SPOILER ALERT! “You should have seen the blood,” says Alfred Hitchcock himself at the end of this justly famous trailer for Psycho, in which he gives audiences a tour of the motel location where the film’s famous shower murder takes place. Too much information? Apparently not. The film was a huge success and retains its status as a prototypical shocker — and harbinger of the later slasher-movie trend that would dominate horror in the 1980s — to this day. Another case of a celebrity filmmaker stepping in front of the camera to pitch his own work.

Dr. Strangelove, or: How I Learned to Stop Worrying and Love the Bomb (1964)

Most of the trailers for Stanley Kubrick’s films are interesting (you can see a near-complete set here). The one for Dr. Strangelove has a jittery, stutter-step rhythm plus some adventurous type treatment that’s appropriate to the surreal qualities of the director’s black-comic masterpiece.
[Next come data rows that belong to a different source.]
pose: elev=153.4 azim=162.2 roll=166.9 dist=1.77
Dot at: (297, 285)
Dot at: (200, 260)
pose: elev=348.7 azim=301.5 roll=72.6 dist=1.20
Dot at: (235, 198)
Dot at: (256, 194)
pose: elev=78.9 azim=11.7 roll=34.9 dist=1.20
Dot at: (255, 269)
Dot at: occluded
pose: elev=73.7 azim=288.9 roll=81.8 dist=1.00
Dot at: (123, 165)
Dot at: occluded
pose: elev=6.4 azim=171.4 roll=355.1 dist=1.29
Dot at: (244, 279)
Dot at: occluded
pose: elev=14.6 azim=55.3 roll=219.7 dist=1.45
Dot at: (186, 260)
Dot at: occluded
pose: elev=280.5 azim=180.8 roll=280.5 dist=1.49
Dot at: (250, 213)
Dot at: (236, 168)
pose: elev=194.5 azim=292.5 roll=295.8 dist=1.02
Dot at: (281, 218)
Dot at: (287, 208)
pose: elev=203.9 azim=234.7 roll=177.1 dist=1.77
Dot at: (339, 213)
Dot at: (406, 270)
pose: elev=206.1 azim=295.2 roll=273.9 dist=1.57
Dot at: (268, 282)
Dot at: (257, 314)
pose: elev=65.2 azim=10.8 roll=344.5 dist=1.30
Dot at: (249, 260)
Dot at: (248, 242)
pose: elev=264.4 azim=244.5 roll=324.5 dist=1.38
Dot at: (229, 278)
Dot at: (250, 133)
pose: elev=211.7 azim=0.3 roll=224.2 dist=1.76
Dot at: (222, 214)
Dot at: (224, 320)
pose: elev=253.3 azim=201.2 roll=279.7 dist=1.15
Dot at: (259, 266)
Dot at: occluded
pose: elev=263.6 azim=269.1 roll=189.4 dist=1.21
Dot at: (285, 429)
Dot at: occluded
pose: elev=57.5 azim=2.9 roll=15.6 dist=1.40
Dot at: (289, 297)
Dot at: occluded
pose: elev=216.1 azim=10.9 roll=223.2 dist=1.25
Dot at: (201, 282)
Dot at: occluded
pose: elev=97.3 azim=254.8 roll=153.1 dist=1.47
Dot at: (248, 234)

Anyone who went to see a Kubrick movie based on a trailer like this can’t say they didn’t know what they were getting into.

She’s Gotta Have It (1986)

Spike Lee had completed a well-liked short film, “Joe’s Bed-Stuy Barbershop: We Cut Heads,” before making his first feature, so he wasn’t a complete unknown. But, by Hollywood standards, he was still a nobody when he appeared in this trailer for his full-length debut, She’s Gotta Have It. A little charm, a little hustle — it’s fun to imagine that the next Spike Lee could be hitting YouTube any day now to lure film-watchers with a similar pitch.

Strange Days (1995)

Strange Days was a James Cameron-scripted, Kathryn Bigelow-directed sci-fi action movie about a machine that records one person’s experiences for brain-based playback by others. There was a teaser for Strange Days, that consisted entirely of Ralph Fiennes playing his drug-dealer-like character, hawking his wares as he stared directly into the camera. That was an OK attention-grabber, but this follow-up teaser is a blast to watch, combining just a little bit of that footage with scenes from the film that emphasize its Y2K setting and Bigelow’s estimable action chops. This is the most conventional movie preview on this list, but it’s also one of the most kinetic, energetic trailers ever cut.

Buffalo 66 (1998)

Vincent Gallo’s semi-autobiographical feature debut is well worth seeing, but it’s a fairly unsettling picture even as downbeat American indie movies go. (Talking years later about her experience shooting the film, Christina Ricci said, “I’d never encountered such insanity.” She did not mean that in a complimentary way.) This trailer — mainly still images from the film cut up to play as a jittery slideshow to the tune of the progressive anthem “Heart of the Sunrise” by Yes — is one of the most intriguing ways to promote a movie like that, even if it doesn’t give you any real idea what you’re in for.

If you’ve made it this far, you must have some of your own favorites. What are the trailers you wish you had made?